Execution Rule no 2: Full Kit
Implementation of rule no 1, allows late start of many features as they wait for their turn to enter the system. The user specs for these features should be kept ready so that only features with full-kit enter the system. No work is allowed without a complete kit. The importance of full kit is understood by many but in most environments, work is started without complete specs leading to rework (tread mill syndrome), interruptions and associated multi-tasking. Ideally the resources dealing with work of full kit has to be separate from the resource directly working on the feature.
Execution Rule no 3: Active Supervision
Since task durations in the plan are unrealistic, we cannot use intermediate task milestones as the control point. Nobody will accept commitment around these durations (unless one is a masochist) So managers do not have the comfort of taking eyes off till close to milestone. They have to check the flow of work daily and ensure that issues are resolved and the preparation of upcoming tasks is complete. Daily estimation (not commitment) of remaining duration is used to manage tasks. The same information is also used to check impact on buffers and prioritize tasks based on the impact on buffers. Implementation of this rule brings about a cultural change, where priorities are not ad hoc and thee focus shifts from finding the scapegoat, who can take the blame for missed milestone to faster issue resolution.
Execution rule no 4: Use the right project control measures
The above processes cannot be implemented along with conventional measures of schedule and effort variance (or their complicated cousins called the earned value measures).
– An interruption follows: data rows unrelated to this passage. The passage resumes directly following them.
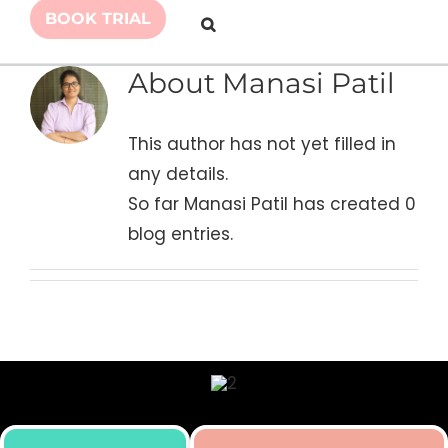
BOOK TRIAL
About
Manasi Patil
This author has not yet filled in
any details.
So far Manasi Patil has created 0
blog entries.
Skill building initiative for kids by Simply Body Talk.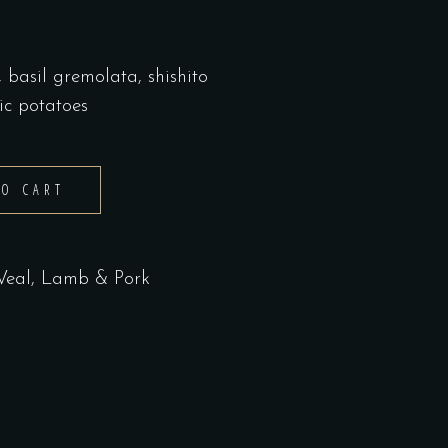
basil gremolata, shishito
ic potatoes
TO CART
 Veal, Lamb & Pork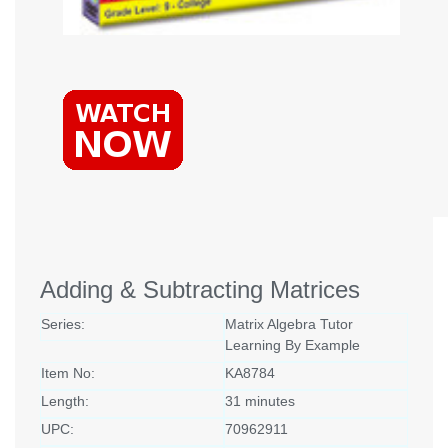
Adding & Subtracting Matrices
Series:
Matrix Algebra Tutor
Learning By Example
Item No:
KA8784
Length:
31 minutes
UPC:
70962911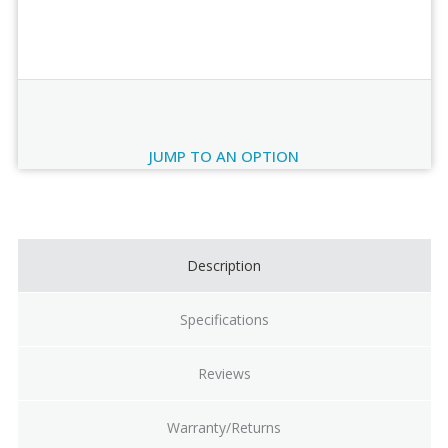
Order Review
JUMP TO AN OPTION
Current
Stock:
Description
Specifications
Reviews
Warranty/Returns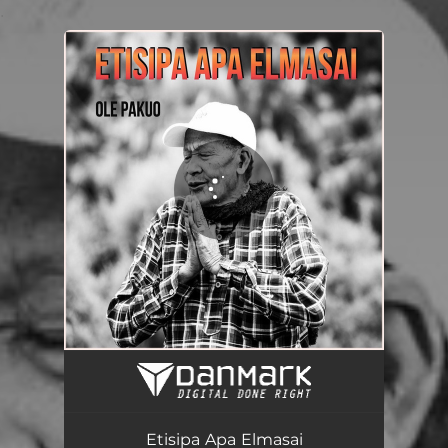
.
You're all set!
Etisipa Apa Elmasai
05:23
Etisipa Apa Elmasai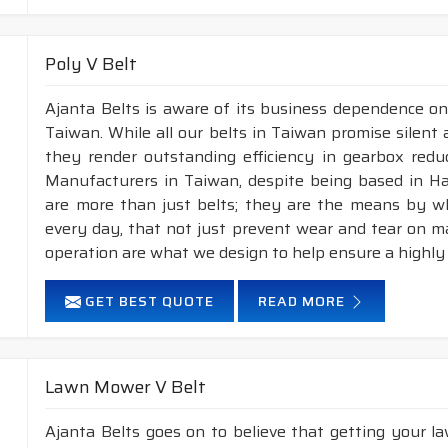
Poly V Belt
Ajanta Belts is aware of its business dependence on
Taiwan. While all our belts in Taiwan promise silent 
they render outstanding efficiency in gearbox reduc
Manufacturers in Taiwan, despite being based in H
are more than just belts; they are the means by whi
every day, that not just prevent wear and tear on 
operation are what we design to help ensure a highly
GET BEST QUOTE
READ MORE
Lawn Mower V Belt
Ajanta Belts goes on to believe that getting your 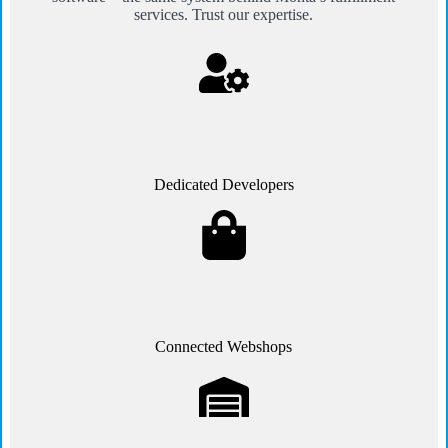
services. Trust our expertise.
Dedicated Developers
Connected Webshops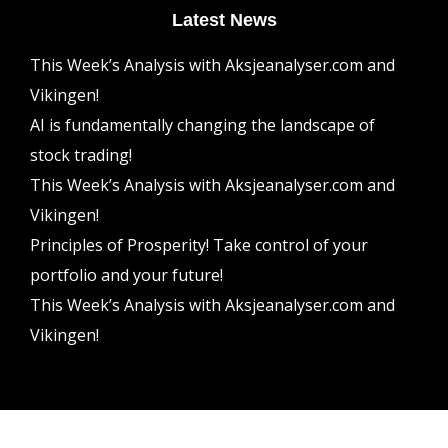
Latest News
This Week’s Analysis with Aksjeanalyser.com and
Vikingen!
AI is fundamentally changing the landscape of
stock trading!
This Week’s Analysis with Aksjeanalyser.com and
Vikingen!
Principles of Prosperity! Take control of your
portfolio and your future!
This Week’s Analysis with Aksjeanalyser.com and
Vikingen!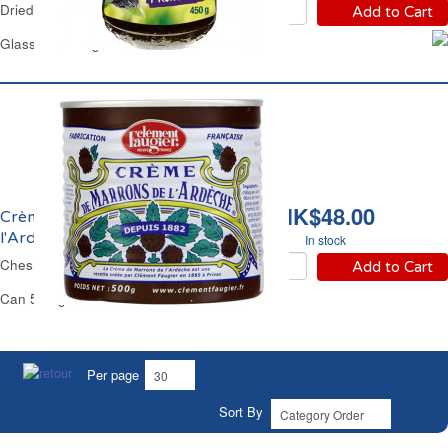
Dried Prunes Spread Andros
Add to Cart
Glass Jar 450 g
HK$48.00
Crème de Marrons de
l'Ardèche Faugier
In stock
Chesnut Spread Faugier
Add to Cart
Can 500 g
Per page
Sort By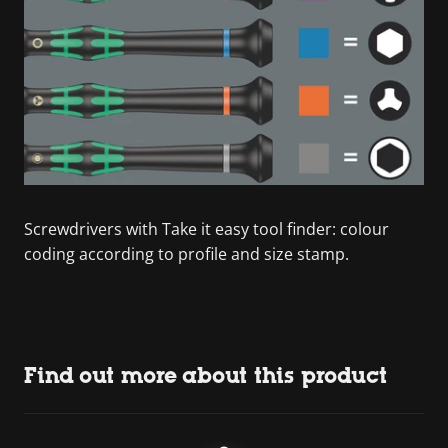
Screwdrivers with Take it easy tool finder: colour
coding according to profile and size stamp.
Find out more about this product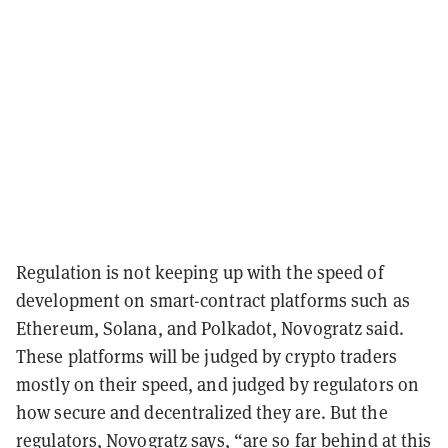
Regulation is not keeping up with the speed of
development on smart-contract platforms such as
Ethereum, Solana, and Polkadot, Novogratz said.
These platforms will be judged by crypto traders
mostly on their speed, and judged by regulators on
how secure and decentralized they are. But the
regulators, Novogratz says, “are so far behind at this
These measures will create resistance against the aggressive task durations. Wrong measures drive wrong behaviours. Due to these erroneous measures, a person can focus on easy tasks to show “good progress” as per measures rather than working on issue resolution on the longest path. No doubt in most projects, 90% of work gets completed in X time and remaining 10% also gets completed in X time. Project look fine and then suddenly management detects the bad news close to the end when nothing much can be done. If management detects delays so late, do they have any meaningful control on projects? These measures are like the emperor’s new clothes. (None other than the child laughs at the undress state of the emperor for the fear of being seen as stupid.)
The new measures should be work completion along the longest chain (calculated using the remaining duration estimate) as compared to the buffer penetration. This measure forces early detection of bad news and timely intervention before it is too late. Top management gets real control on projects as they can intervene before it is too late.
The method described is the Critical Chain Project Management, invented by Dr Eli Goldratt in the 90s. CCPM has been implemented in wide range of industries with remarkable successes. In software domain, organizations, have reported productivity jump of more than 50% while improving the on-time delivery of software development projects. The release of capacity helps in completing more features in the same release. The results are so dramatic that people either disbelieve or explain it off as “they were so lousy to begin with – we can’t be so bad”.
Any software environment, where primary focus of management is resource utilization and projects are controlled with measures of task milestone adherence or efforts variance has the potential of such dramatic results.
Delivering much more than initially promised opens up a new set of problems. What do you do when the customer finds you repeatedly beating your own estimates, so convincingly? What happens to the time and material contracts, with such dramatic jump in productivity? Looks like, we have solved one problem to create another.
This article needs a sequel for sure.